(Recorded data Opens)

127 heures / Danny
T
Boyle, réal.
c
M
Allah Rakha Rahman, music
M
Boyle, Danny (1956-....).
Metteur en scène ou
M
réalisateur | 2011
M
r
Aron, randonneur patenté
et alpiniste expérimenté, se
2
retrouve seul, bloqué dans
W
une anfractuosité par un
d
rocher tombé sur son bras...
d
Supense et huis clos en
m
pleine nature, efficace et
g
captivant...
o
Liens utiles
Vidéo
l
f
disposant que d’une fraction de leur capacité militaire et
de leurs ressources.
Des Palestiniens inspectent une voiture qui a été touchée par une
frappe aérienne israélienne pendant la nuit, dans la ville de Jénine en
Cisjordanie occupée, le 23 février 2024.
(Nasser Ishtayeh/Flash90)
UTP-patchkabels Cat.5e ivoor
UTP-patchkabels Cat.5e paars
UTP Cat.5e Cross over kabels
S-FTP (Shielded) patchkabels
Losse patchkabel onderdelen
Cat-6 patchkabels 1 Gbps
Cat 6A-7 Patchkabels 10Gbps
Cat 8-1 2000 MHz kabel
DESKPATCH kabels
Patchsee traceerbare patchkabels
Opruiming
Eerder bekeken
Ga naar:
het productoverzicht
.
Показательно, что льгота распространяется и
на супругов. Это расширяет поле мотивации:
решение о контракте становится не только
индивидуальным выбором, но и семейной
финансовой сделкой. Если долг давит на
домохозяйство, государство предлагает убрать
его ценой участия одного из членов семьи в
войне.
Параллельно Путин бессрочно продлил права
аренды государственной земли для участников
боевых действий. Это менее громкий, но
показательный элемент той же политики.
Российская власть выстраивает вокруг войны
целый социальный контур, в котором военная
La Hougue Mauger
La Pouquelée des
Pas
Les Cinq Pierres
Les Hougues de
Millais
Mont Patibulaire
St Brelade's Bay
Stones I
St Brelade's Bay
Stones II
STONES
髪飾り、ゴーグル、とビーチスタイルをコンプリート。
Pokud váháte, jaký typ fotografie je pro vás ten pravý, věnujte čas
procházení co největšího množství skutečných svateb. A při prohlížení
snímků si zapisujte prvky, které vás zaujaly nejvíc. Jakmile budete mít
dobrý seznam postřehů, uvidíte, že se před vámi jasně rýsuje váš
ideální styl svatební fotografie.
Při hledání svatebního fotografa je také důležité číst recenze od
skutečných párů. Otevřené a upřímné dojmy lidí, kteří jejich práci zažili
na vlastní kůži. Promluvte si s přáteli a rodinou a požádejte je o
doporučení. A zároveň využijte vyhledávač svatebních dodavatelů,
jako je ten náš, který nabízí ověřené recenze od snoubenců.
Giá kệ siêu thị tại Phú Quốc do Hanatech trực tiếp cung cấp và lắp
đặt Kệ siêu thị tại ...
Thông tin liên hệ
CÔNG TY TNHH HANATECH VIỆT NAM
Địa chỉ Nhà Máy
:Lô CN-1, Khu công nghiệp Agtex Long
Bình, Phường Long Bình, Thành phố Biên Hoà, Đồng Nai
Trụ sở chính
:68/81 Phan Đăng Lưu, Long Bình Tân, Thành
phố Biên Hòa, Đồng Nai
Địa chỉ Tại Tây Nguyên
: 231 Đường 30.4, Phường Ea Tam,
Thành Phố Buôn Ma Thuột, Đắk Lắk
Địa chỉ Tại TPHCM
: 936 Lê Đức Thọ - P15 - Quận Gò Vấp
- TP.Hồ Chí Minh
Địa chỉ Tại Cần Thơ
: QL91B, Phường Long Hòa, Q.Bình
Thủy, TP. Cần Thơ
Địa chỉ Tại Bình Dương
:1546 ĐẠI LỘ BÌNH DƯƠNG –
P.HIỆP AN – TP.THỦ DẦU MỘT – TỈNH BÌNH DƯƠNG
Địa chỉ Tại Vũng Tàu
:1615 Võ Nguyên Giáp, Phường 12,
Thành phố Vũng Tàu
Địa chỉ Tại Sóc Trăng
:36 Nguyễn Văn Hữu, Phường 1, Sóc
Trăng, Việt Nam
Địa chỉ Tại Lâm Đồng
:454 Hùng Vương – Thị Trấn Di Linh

(Recorded data Closes)

Please rename "Opruiming" to "Uitverkoop" everywhere it occurs in the records above, and reproduce those lines with nothing else altered.

127 heures / Danny
T
Boyle, réal.
c
M
Allah Rakha Rahman, music
M
Boyle, Danny (1956-....).
Metteur en scène ou
M
réalisateur | 2011
M
r
Aron, randonneur patenté
et alpiniste expérimenté, se
2
retrouve seul, bloqué dans
W
une anfractuosité par un
d
rocher tombé sur son bras...
d
Supense et huis clos en
m
pleine nature, efficace et
g
captivant...
o
Liens utiles
Vidéo
l
f
disposant que d’une fraction de leur capacité militaire et
de leurs ressources.
Des Palestiniens inspectent une voiture qui a été touchée par une
frappe aérienne israélienne pendant la nuit, dans la ville de Jénine en
Cisjordanie occupée, le 23 février 2024.
(Nasser Ishtayeh/Flash90)
UTP-patchkabels Cat.5e ivoor
UTP-patchkabels Cat.5e paars
UTP Cat.5e Cross over kabels
S-FTP (Shielded) patchkabels
Losse patchkabel onderdelen
Cat-6 patchkabels 1 Gbps
Cat 6A-7 Patchkabels 10Gbps
Cat 8-1 2000 MHz kabel
DESKPATCH kabels
Patchsee traceerbare patchkabels
Uitverkoop
Eerder bekeken
Ga naar:
het productoverzicht
.
Показательно, что льгота распространяется и
на супругов. Это расширяет поле мотивации:
решение о контракте становится не только
индивидуальным выбором, но и семейной
финансовой сделкой. Если долг давит на
домохозяйство, государство предлагает убрать
его ценой участия одного из членов семьи в
войне.
Параллельно Путин бессрочно продлил права
аренды государственной земли для участников
боевых действий. Это менее громкий, но
показательный элемент той же политики.
Российская власть выстраивает вокруг войны
целый социальный контур, в котором военная
La Hougue Mauger
La Pouquelée des
Pas
Les Cinq Pierres
Les Hougues de
Millais
Mont Patibulaire
St Brelade's Bay
Stones I
St Brelade's Bay
Stones II
STONES
髪飾り、ゴーグル、とビーチスタイルをコンプリート。
Pokud váháte, jaký typ fotografie je pro vás ten pravý, věnujte čas
procházení co největšího množství skutečných svateb. A při prohlížení
snímků si zapisujte prvky, které vás zaujaly nejvíc. Jakmile budete mít
dobrý seznam postřehů, uvidíte, že se před vámi jasně rýsuje váš
ideální styl svatební fotografie.
Při hledání svatebního fotografa je také důležité číst recenze od
skutečných párů. Otevřené a upřímné dojmy lidí, kteří jejich práci zažili
na vlastní kůži. Promluvte si s přáteli a rodinou a požádejte je o
doporučení. A zároveň využijte vyhledávač svatebních dodavatelů,
jako je ten náš, který nabízí ověřené recenze od snoubenců.
Giá kệ siêu thị tại Phú Quốc do Hanatech trực tiếp cung cấp và lắp
đặt Kệ siêu thị tại ...
Thông tin liên hệ
CÔNG TY TNHH HANATECH VIỆT NAM
Địa chỉ Nhà Máy
:Lô CN-1, Khu công nghiệp Agtex Long
Bình, Phường Long Bình, Thành phố Biên Hoà, Đồng Nai
Trụ sở chính
:68/81 Phan Đăng Lưu, Long Bình Tân, Thành
phố Biên Hòa, Đồng Nai
Địa chỉ Tại Tây Nguyên
: 231 Đường 30.4, Phường Ea Tam,
Thành Phố Buôn Ma Thuột, Đắk Lắk
Địa chỉ Tại TPHCM
: 936 Lê Đức Thọ - P15 - Quận Gò Vấp
- TP.Hồ Chí Minh
Địa chỉ Tại Cần Thơ
: QL91B, Phường Long Hòa, Q.Bình
Thủy, TP. Cần Thơ
Địa chỉ Tại Bình Dương
:1546 ĐẠI LỘ BÌNH DƯƠNG –
P.HIỆP AN – TP.THỦ DẦU MỘT – TỈNH BÌNH DƯƠNG
Địa chỉ Tại Vũng Tàu
:1615 Võ Nguyên Giáp, Phường 12,
Thành phố Vũng Tàu
Địa chỉ Tại Sóc Trăng
:36 Nguyễn Văn Hữu, Phường 1, Sóc
Trăng, Việt Nam
Địa chỉ Tại Lâm Đồng
:454 Hùng Vương – Thị Trấn Di Linh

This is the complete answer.